In PICL-based methods, the sample is irradiated on-line and subsequently merged with the chemiluminescence reagents prior to reaching the flow cell in front of the detector. Flow methods allow the irradiation time to be easily controlled and provide better reproducibility than stationary methods, coping better with the very fast rate of chemiluminescence reactions. Sample throughput, ease of automation and reagent consumption are also improved using flow methods.

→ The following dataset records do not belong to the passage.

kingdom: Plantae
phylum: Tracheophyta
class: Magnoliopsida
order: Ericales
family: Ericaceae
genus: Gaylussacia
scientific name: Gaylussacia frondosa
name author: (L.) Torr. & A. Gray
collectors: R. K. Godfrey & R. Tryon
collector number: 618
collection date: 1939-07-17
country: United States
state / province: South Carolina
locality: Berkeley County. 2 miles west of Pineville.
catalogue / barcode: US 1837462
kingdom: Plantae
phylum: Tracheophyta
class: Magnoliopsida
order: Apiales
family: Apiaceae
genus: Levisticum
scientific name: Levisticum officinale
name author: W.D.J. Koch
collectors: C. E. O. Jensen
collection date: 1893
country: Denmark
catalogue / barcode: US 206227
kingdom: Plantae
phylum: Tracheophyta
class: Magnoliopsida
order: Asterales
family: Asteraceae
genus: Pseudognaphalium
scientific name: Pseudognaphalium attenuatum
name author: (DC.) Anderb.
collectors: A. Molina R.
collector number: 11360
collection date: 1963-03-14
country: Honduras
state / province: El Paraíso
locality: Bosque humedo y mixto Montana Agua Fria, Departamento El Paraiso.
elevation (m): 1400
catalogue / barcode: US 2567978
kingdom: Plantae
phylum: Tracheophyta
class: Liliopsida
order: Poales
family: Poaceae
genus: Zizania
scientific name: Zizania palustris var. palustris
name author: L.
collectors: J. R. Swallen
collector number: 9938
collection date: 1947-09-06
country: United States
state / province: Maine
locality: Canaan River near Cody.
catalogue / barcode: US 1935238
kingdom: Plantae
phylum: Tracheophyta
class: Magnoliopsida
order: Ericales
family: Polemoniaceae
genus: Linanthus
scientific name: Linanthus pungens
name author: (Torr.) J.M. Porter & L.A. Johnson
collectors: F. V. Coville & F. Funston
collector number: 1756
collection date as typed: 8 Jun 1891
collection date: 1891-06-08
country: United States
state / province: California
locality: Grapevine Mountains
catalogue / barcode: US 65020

PICL has the same instrumentation as other chemiluminescence but, in addition, a photoreactor is required and this has two essential elements – a light source and a container for the sample. Lamps are selected on the basis of power and spectrum (continuous or discrete). Continuous spectra span a wide zone, whereas discrete spectra are series of individual lines in a narrow wavelength range. The mercury-xenon lamp provides a continuous spectrum and is used when its high power is necessary, though it needs cooling. The low-pressure mercury lamp generates little heat and is a typical discrete-spectrum lamp, emitting over the range 200-320 nm, maximally at 254 nm; most substances absorb in this zone. The absorption zone of the selected lamp must be the most useful for excitation and bond-breaking. In flow systems, the sample is usually contained in PTFE tubing, which admits little light but maximises its effect by repeated reflections from the inner tube surfaces; the tubing can be coiled around a low-power lamp. Batch methods instead use quartz cells, which are transparent to ultra-violet. Quartz is more inert than PTFE, but also more fragile.

  1. Icardo M C and Catalyud J M, Crit. Rev. Anal. Chem., 38, 2008, 118-130.